Researchers with the US Forestry Service in conjunction with Bat Conservation International, The Nature Conservancy and Georgia State University have been working with a native soil bacteria that seems to inhibit the disease. Seventy five bats were captured and placed in wire mesh containers in the caves in which they normally hibernated. They were treated with the airborne components of the bacteria. When they came out of hibernation, while some damage to wings did occur and some were too damaged to release, the survival rate was better than that normal to these caves where death rate was approaching close to 100%.
A study, in its early stages at the University of California, is working with a bacteria that naturally occurs on the skin of some bats, Pseudogymnoascus destructans. The researchers theorize that it might be this bacteria that gives some protection to bat species that are more likely to survive the disease. If test results suggest that this bacteria is indeed effective in fighting off the fungus a field study will spray a test group and check infection rates, survival rates and level of damage. Researchers theorize that if they can get the bats through winter hibernation they will be able to fight off the disease. White-nose syndrome kills by arousing the bats from hibernation prematurely and depleting stored body fat causing death. Another study at Brown University is working on a way to inhibit the enzymes secreted by Pseudogymnoascus destructans that is responsible for the destruction of collagen in the wings of the bats.
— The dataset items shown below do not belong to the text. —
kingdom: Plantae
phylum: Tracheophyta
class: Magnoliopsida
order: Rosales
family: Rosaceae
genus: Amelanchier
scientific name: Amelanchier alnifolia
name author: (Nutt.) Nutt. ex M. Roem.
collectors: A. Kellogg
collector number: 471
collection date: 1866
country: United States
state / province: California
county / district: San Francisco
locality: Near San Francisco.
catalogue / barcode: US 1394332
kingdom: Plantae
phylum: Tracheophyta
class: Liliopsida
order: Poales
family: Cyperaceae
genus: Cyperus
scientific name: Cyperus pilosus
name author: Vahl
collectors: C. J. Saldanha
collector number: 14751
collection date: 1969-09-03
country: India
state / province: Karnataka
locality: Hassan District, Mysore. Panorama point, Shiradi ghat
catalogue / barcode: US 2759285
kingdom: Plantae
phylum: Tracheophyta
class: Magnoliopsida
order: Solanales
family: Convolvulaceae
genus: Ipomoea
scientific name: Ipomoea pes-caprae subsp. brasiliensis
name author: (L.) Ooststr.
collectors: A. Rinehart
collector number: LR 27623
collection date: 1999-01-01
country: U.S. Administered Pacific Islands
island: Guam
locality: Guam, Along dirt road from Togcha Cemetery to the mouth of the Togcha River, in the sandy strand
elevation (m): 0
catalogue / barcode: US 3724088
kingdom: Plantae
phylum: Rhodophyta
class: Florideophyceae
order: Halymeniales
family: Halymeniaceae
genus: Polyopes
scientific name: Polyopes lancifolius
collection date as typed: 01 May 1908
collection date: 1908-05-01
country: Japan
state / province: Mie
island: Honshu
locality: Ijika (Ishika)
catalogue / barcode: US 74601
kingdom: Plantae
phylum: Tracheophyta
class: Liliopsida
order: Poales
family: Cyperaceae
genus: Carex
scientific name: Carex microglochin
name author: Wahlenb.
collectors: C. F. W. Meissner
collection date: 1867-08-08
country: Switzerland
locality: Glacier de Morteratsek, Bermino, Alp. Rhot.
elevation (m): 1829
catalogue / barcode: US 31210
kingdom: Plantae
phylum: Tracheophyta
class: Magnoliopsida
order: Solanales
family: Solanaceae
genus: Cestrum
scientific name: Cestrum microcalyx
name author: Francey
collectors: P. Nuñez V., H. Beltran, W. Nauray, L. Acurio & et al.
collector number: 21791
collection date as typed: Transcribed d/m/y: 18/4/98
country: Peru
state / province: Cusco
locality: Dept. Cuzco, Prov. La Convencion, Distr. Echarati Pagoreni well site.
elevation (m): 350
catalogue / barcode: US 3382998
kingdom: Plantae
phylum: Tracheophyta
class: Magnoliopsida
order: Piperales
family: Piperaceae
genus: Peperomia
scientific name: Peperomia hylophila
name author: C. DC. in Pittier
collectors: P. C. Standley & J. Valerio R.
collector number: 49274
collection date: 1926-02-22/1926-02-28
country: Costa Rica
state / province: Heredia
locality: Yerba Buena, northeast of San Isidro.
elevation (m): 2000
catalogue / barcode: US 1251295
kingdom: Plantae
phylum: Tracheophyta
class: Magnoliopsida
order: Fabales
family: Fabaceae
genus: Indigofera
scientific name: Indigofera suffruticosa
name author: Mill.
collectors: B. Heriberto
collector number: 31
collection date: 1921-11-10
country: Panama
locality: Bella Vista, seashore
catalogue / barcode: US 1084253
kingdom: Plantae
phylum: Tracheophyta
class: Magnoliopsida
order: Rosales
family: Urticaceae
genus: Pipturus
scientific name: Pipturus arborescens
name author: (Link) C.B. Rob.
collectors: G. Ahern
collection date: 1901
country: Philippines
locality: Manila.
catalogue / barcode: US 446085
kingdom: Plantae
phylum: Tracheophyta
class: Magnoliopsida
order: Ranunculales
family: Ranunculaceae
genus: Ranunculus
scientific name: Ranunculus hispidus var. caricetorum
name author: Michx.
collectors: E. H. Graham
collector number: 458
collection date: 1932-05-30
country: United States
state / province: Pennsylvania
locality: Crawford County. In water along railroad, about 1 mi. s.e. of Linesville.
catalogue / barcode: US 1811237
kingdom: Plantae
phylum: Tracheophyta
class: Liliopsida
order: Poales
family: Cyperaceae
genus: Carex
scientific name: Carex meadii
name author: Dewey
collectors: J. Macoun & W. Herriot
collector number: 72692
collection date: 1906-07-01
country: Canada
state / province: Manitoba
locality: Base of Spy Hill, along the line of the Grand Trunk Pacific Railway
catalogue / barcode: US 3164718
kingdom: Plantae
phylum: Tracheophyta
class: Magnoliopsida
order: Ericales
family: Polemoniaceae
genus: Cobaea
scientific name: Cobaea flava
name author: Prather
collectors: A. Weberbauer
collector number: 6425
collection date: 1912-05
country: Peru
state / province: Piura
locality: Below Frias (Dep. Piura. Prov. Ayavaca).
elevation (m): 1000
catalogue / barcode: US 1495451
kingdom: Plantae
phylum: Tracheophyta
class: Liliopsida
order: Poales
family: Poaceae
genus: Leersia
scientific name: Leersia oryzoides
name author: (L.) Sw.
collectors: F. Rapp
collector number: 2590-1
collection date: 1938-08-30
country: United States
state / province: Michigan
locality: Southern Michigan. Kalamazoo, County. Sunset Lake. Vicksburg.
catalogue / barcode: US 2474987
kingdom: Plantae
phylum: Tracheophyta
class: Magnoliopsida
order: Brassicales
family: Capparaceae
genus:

Perhaps the most exciting research results come from a study conducted by the US. Forest Service, US. Department of Agriculture and the University of New Hampshire. This group of researchers were studying the genetic structure of Pseudogymnoascus destructans along side the genetic structure of other non-pathogenic Pseudognymnoascus species in an effort to find the key to what made P. destructans lethal. What they discovered was that P. destructans lacked an enzyme sequence necessary to the repair of DNA. They exposed the fungus to a number of DNA destructive agents including UV light. What they found was that using a low level of UV light from a hand held source at an interval of a few seconds 85% of the fungus were killed. Upping the exposure to a moderate level destroyed 99% of the fungus. A study is in the works to test UV light on the little brown bat which is the hardest hit of the species susceptible to white-nose syndrome. Hibernating bats will be treated with the UV-light and survival rates with be noted. Care must be taken to insure that the UV light does not in anyway adversely affect the bats themselves. If this does indeed work it may be the least difficult means of pulling the bat population back from the brink.